=== DATASET ===

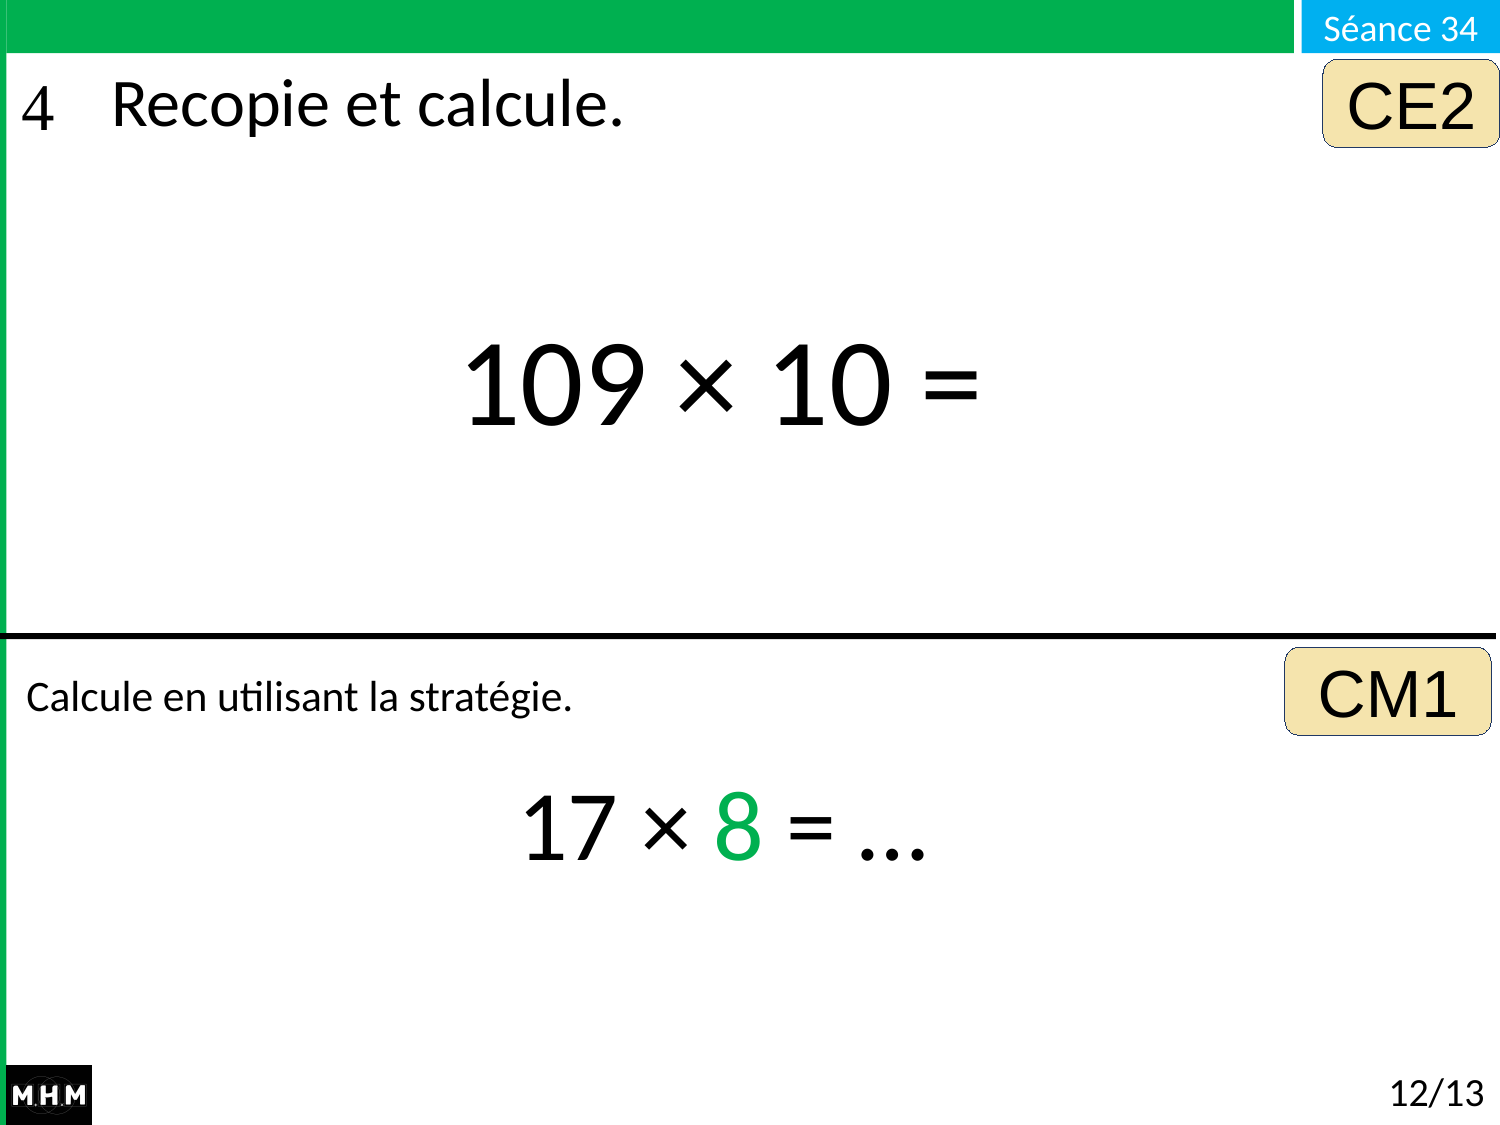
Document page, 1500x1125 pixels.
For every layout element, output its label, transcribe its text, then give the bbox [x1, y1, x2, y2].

picture [6, 1065, 92, 1125]
text_box 109 × 10 = [443, 292, 1243, 458]
text_box 17 × 8 = … [497, 752, 949, 888]
text_box Calcule en utilisant la stratégie. [11, 652, 661, 743]
text_box CE2 [1322, 59, 1500, 148]
title Recopie et calcule. [96, 60, 1391, 150]
list 12/13 [1373, 1064, 1500, 1125]
text_box CM1 [1284, 647, 1492, 736]
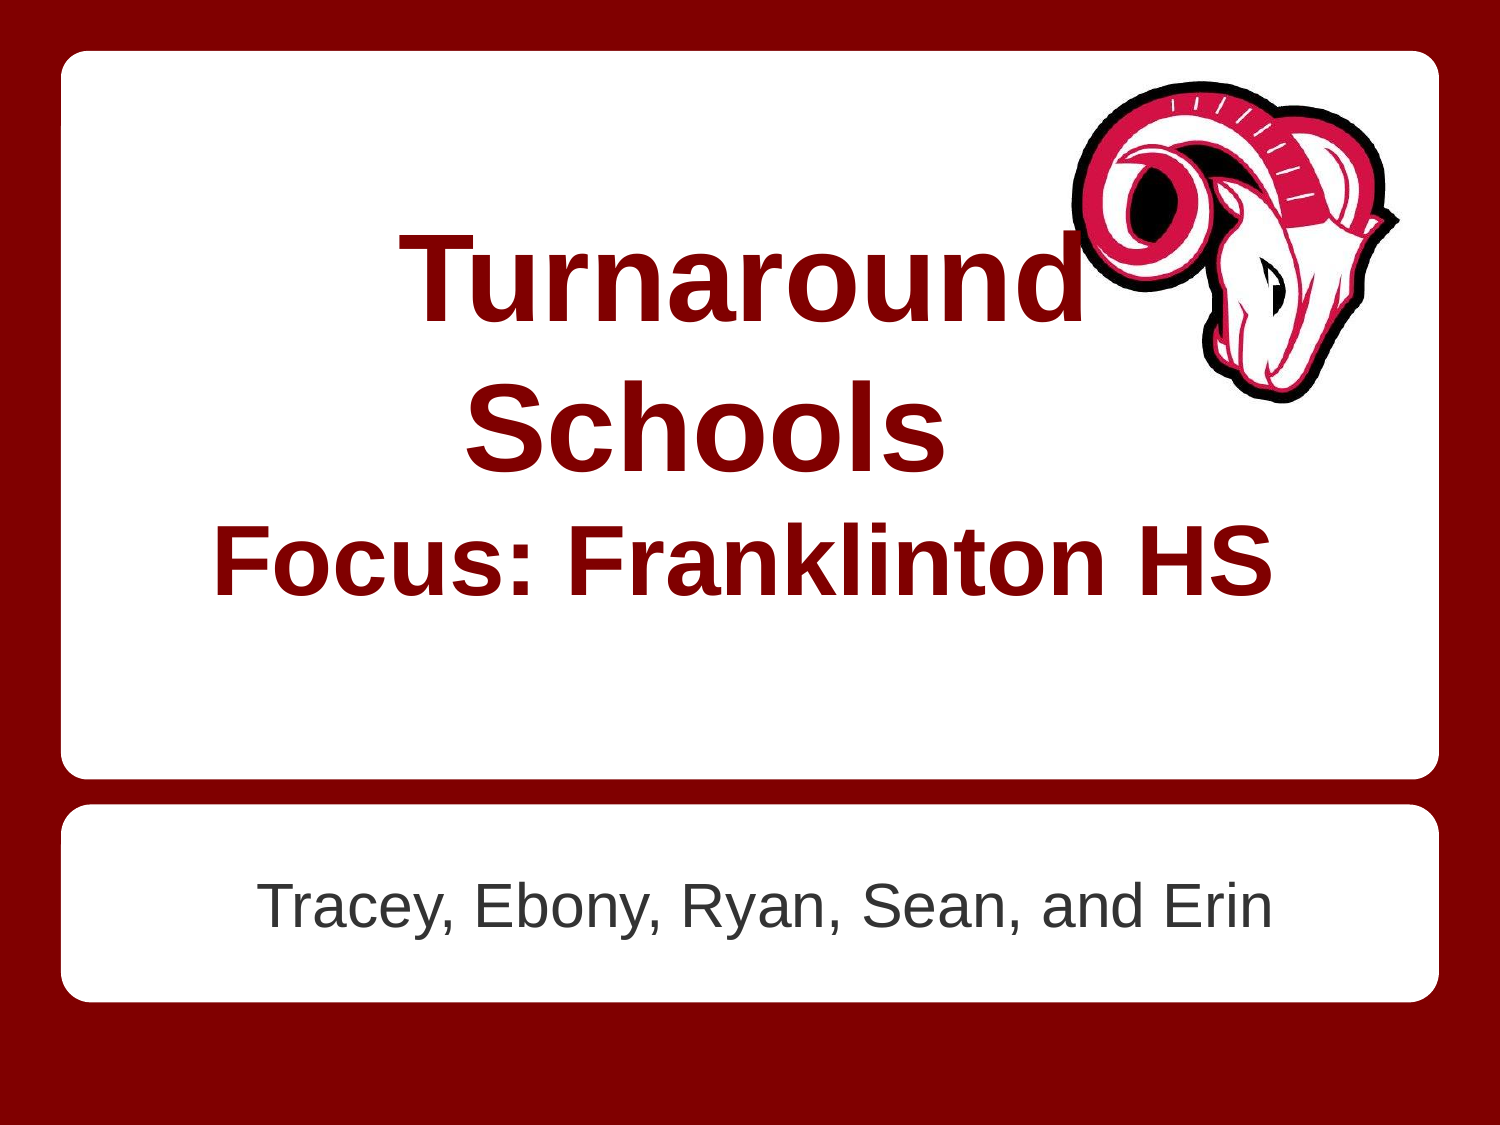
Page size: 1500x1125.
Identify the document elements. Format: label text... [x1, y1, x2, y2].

title Turnaround Schools Focus: Franklinton HS [112, 30, 1301, 561]
subtitle Tracey, Ebony, Ryan, Sean, and Erin [112, 561, 1388, 1125]
text_box [1301, 64, 1415, 408]
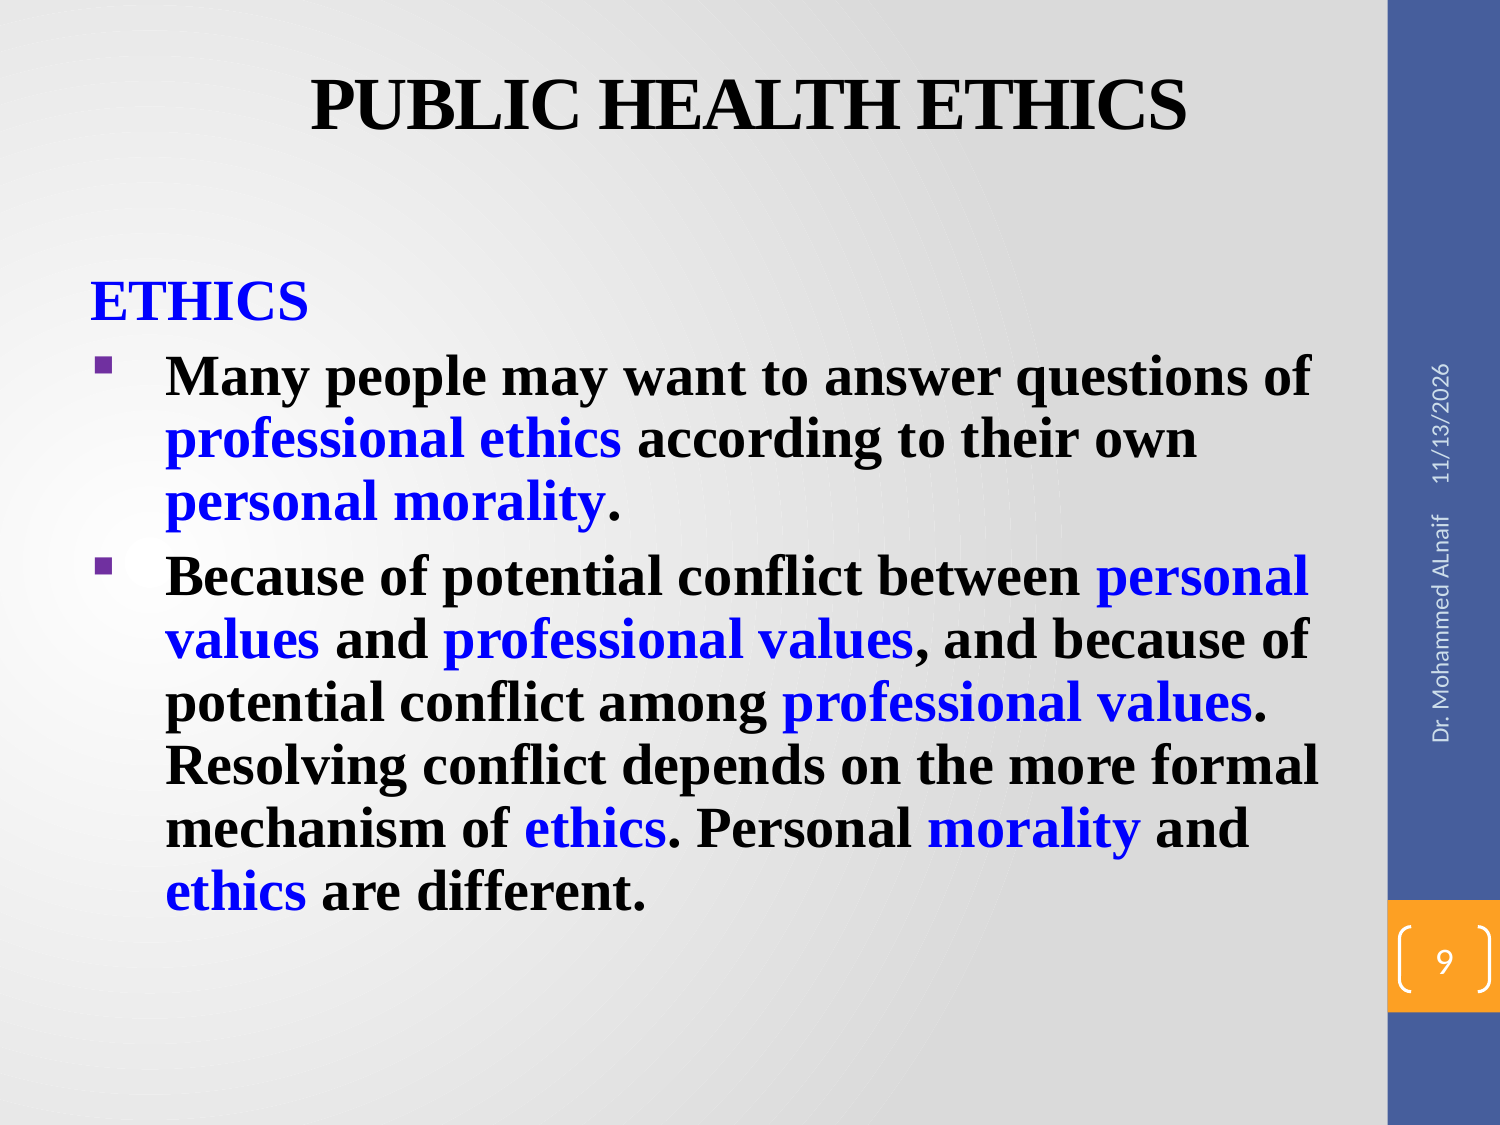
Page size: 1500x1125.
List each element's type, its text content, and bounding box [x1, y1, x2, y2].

slide_number 9 [1397, 925, 1492, 994]
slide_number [1408, 100, 1469, 500]
title PUBLIC HEALTH ETHICS [75, 37, 1425, 163]
list ETHICS Many people may want to answer questions of professional ethics according to their own personal morality. Because of potential conflict between personal values and professional values, and because of potential conflict among professional values. Resolving conflict depends on the more formal mechanism of ethics. Personal morality and ethics are different. [75, 262, 1388, 1050]
footer Dr. Mohammed ALnaif [1408, 500, 1469, 889]
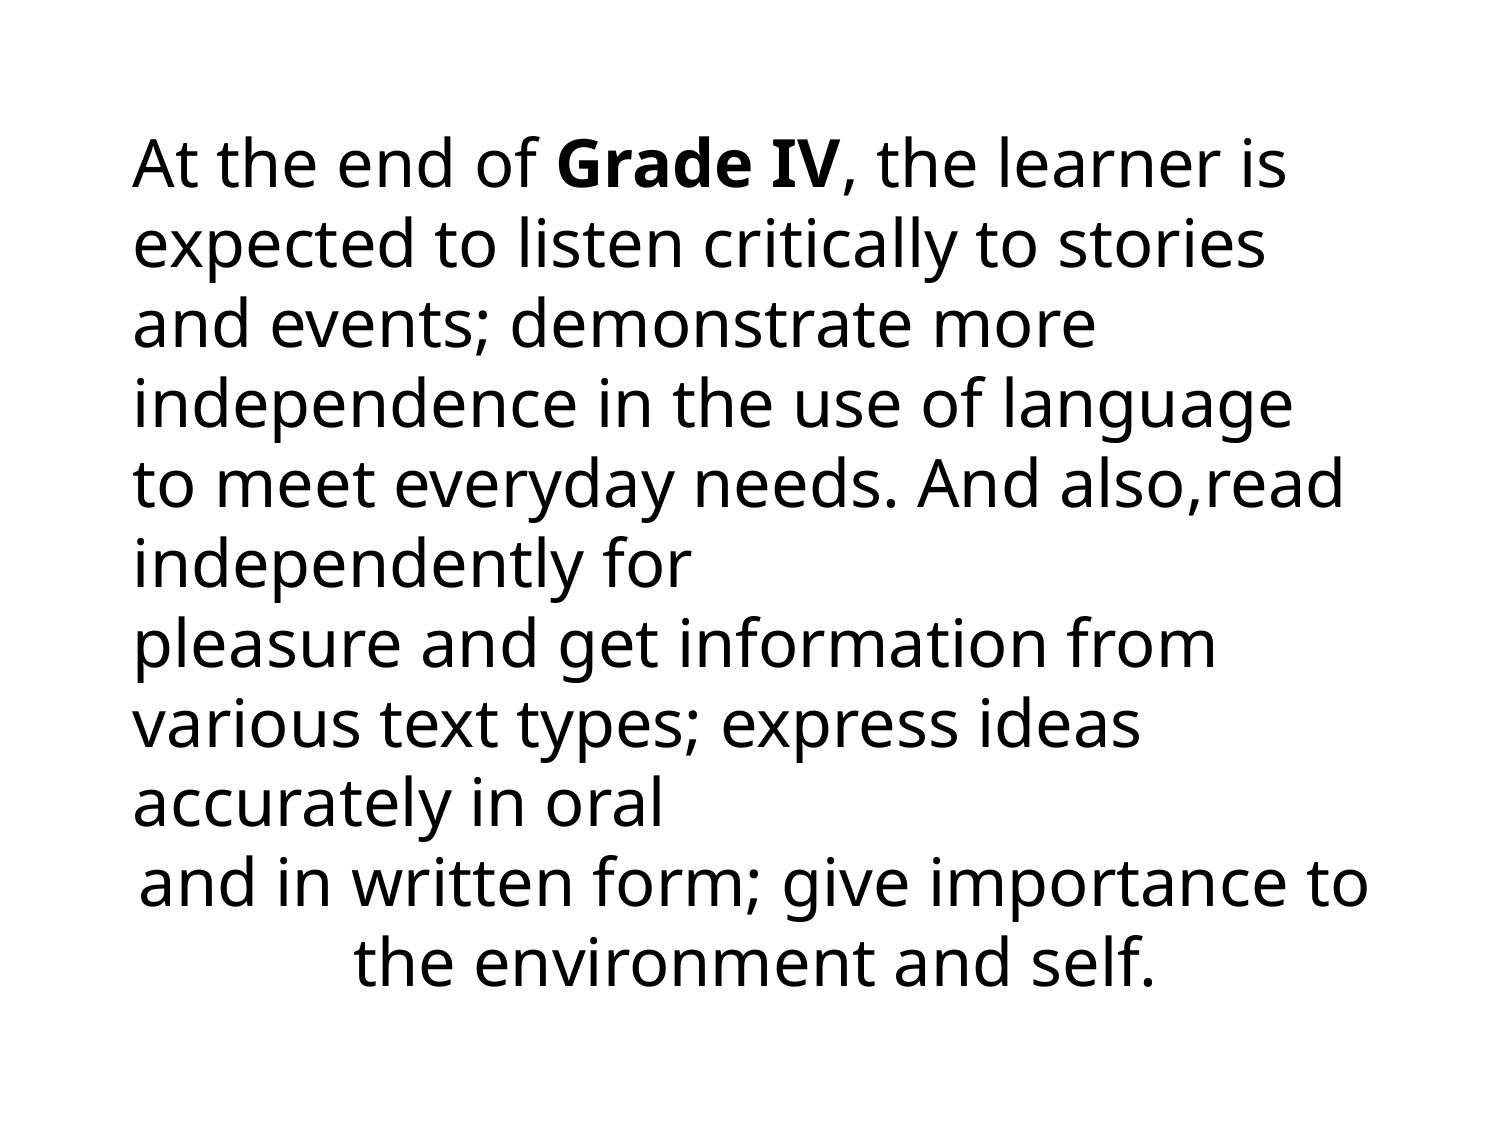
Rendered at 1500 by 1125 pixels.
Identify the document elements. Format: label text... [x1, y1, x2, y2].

text_box At the end of Grade IV, the learner is expected to listen critically to stories and events; demonstrate more independence in the use of language to meet everyday needs. And also,read independently for pleasure and get information from various text types; express ideas accurately in oral and in written form; give importance to the environment and self. [118, 113, 1393, 1034]
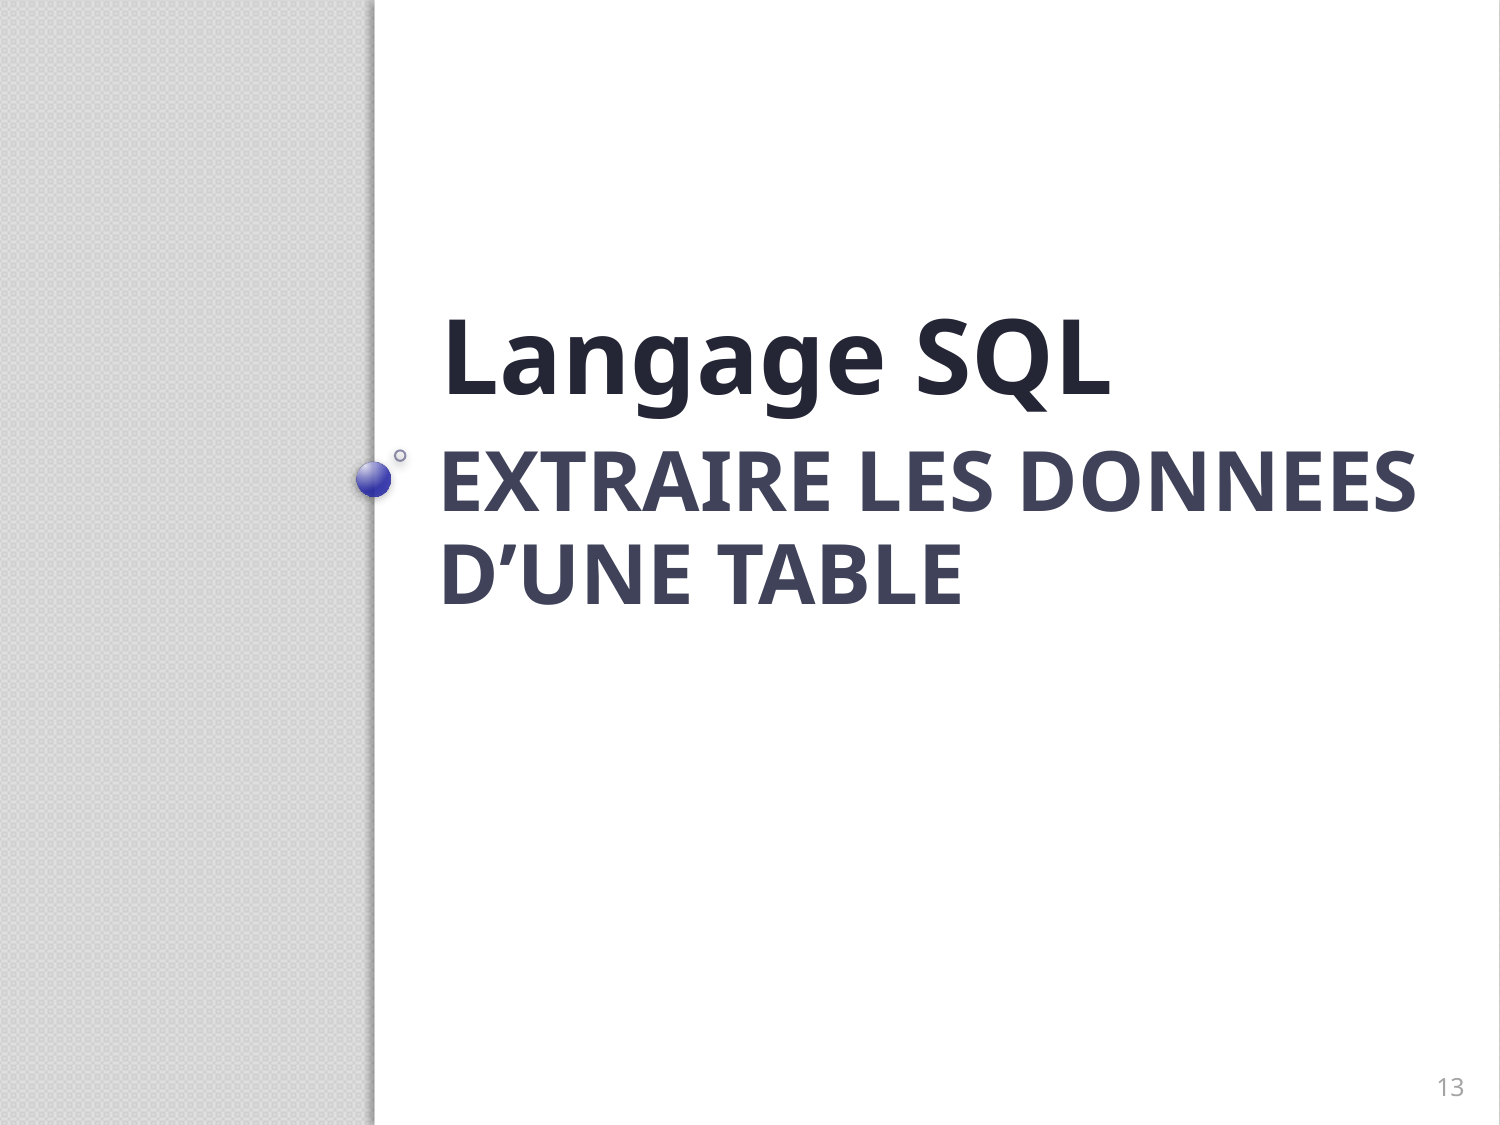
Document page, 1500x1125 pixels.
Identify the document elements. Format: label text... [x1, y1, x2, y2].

list Langage SQL [422, 174, 1473, 423]
title EXTRAIRE LES DONNEES D’UNE TABLE [422, 426, 1473, 802]
slide_number 13 [1413, 1034, 1488, 1113]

===

ABOUT THIS TASK: Every entry above needs to be duplicated exactly, without its images.

WORKED SOLUTION:
Document page, 1500x1125 pixels.
For every layout element, output its label, transcribe its text, then give the bbox [x1, y1, x2, y2].

picture [6, 1065, 92, 1125]
text_box 109 × 10 = [443, 292, 1243, 458]
text_box 17 × 8 = … [497, 752, 949, 888]
text_box Calcule en utilisant la stratégie. [11, 652, 661, 743]
text_box CE2 [1322, 59, 1500, 148]
title Recopie et calcule. [96, 60, 1391, 150]
list 12/13 [1373, 1064, 1500, 1125]
text_box CM1 [1284, 647, 1492, 736]
Page size: 1500x1125.
Identify the document elements. Format: label text... [x1, y1, x2, y2].

title Turnaround Schools Focus: Franklinton HS [112, 30, 1301, 561]
subtitle Tracey, Ebony, Ryan, Sean, and Erin [112, 561, 1388, 1125]
text_box [1301, 64, 1415, 408]
Page size: 1500x1125.
List each element's type, its text content, and bounding box [x1, y1, x2, y2].

slide_number 9 [1397, 925, 1492, 994]
slide_number [1408, 100, 1469, 500]
title PUBLIC HEALTH ETHICS [75, 37, 1425, 163]
list ETHICS Many people may want to answer questions of professional ethics according to their own personal morality. Because of potential conflict between personal values and professional values, and because of potential conflict among professional values. Resolving conflict depends on the more formal mechanism of ethics. Personal morality and ethics are different. [75, 262, 1388, 1050]
footer Dr. Mohammed ALnaif [1408, 500, 1469, 889]
Rendered at 1500 by 1125 pixels.
Identify the document elements. Format: label text... [x1, y1, x2, y2].

text_box At the end of Grade IV, the learner is expected to listen critically to stories and events; demonstrate more independence in the use of language to meet everyday needs. And also,read independently for pleasure and get information from various text types; express ideas accurately in oral and in written form; give importance to the environment and self. [118, 113, 1393, 1034]
Document page, 1500x1125 pixels.
Identify the document elements. Format: label text... [x1, y1, x2, y2].

list Langage SQL [422, 174, 1473, 423]
title EXTRAIRE LES DONNEES D’UNE TABLE [422, 426, 1473, 802]
slide_number 13 [1413, 1034, 1488, 1113]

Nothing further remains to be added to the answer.